What is needed:
Each line from the one holding "この記事へのコメントはありません。" to the last line below must be restated word for word, and no picture may be included.
>>>>>
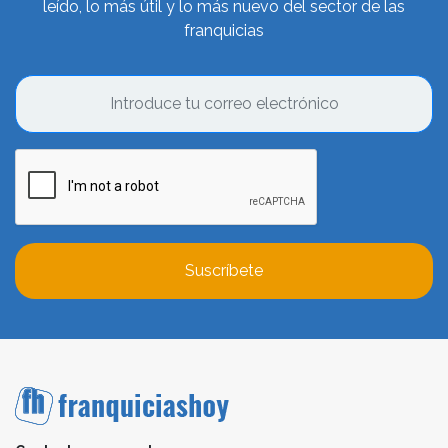
leído, lo más útil y lo más nuevo del sector de las
franquicias
Suscríbete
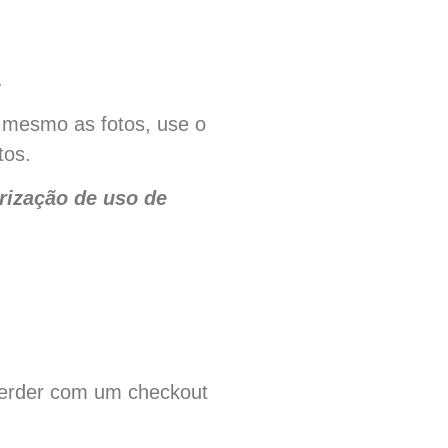
.
ê mesmo as fotos, use o
tos.
rização de uso de
 perder com um checkout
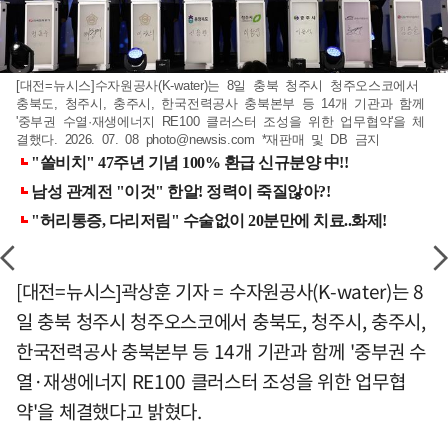
[대전=뉴시스]수자원공사(K-water)는 8일 충북 청주시 청주오스코에서
충북도, 청주시, 충주시, 한국전력공사 충북본부 등 14개 기관과 함께
'중부권 수열·재생에너지 RE100 클러스터 조성을 위한 업무협약'을 체
결했다. 2026. 07. 08
photo@newsis.com
*재판매 및 DB 금지
[대전=뉴시스]곽상훈 기자 = 수자원공사(K-water)는 8
일 충북 청주시 청주오스코에서 충북도, 청주시, 충주시,
한국전력공사 충북본부 등 14개 기관과 함께 '중부권 수
열·재생에너지 RE100 클러스터 조성을 위한 업무협
약'을 체결했다고 밝혔다.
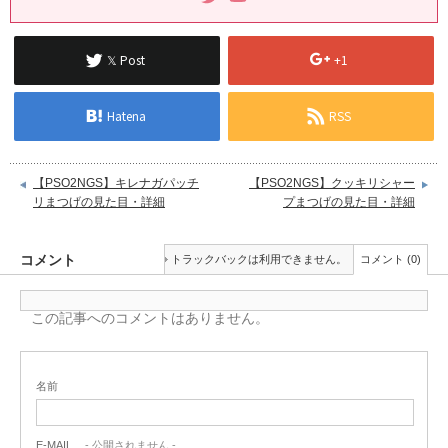
𝕏 Post
+1
Hatena
RSS
【PSO2NGS】キレナガパッチ
【PSO2NGS】クッキリシャー
リまつげの見た目・詳細
プまつげの見た目・詳細
コメント
トラックバックは利用できません。
コメント (0)
この記事へのコメントはありません。
名前
E-MAIL
- 公開されません -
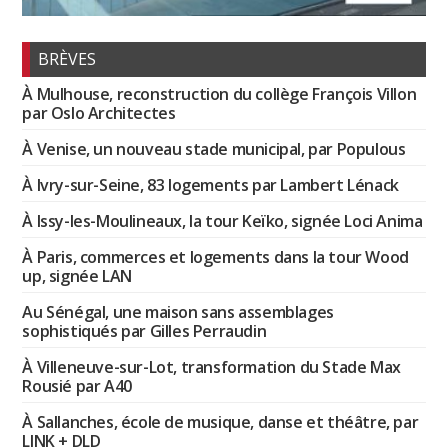
BRÈVES
À Mulhouse, reconstruction du collège François Villon
par Oslo Architectes
À Venise, un nouveau stade municipal, par Populous
À Ivry-sur-Seine, 83 logements par Lambert Lénack
À Issy-les-Moulineaux, la tour Keïko, signée Loci Anima
À Paris, commerces et logements dans la tour Wood
up, signée LAN
Au Sénégal, une maison sans assemblages
sophistiqués par Gilles Perraudin
À Villeneuve-sur-Lot, transformation du Stade Max
Rousié par A40
À Sallanches, école de musique, danse et théâtre, par
LINK + DLD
<<<<<
Solution below:
この記事へのコメントはありません。
名前
E-MAIL
- 公開されません -
BRÈVES
À Mulhouse, reconstruction du collège François Villon
par Oslo Architectes
À Venise, un nouveau stade municipal, par Populous
À Ivry-sur-Seine, 83 logements par Lambert Lénack
À Issy-les-Moulineaux, la tour Keïko, signée Loci Anima
À Paris, commerces et logements dans la tour Wood
up, signée LAN
Au Sénégal, une maison sans assemblages
sophistiqués par Gilles Perraudin
À Villeneuve-sur-Lot, transformation du Stade Max
Rousié par A40
À Sallanches, école de musique, danse et théâtre, par
LINK + DLD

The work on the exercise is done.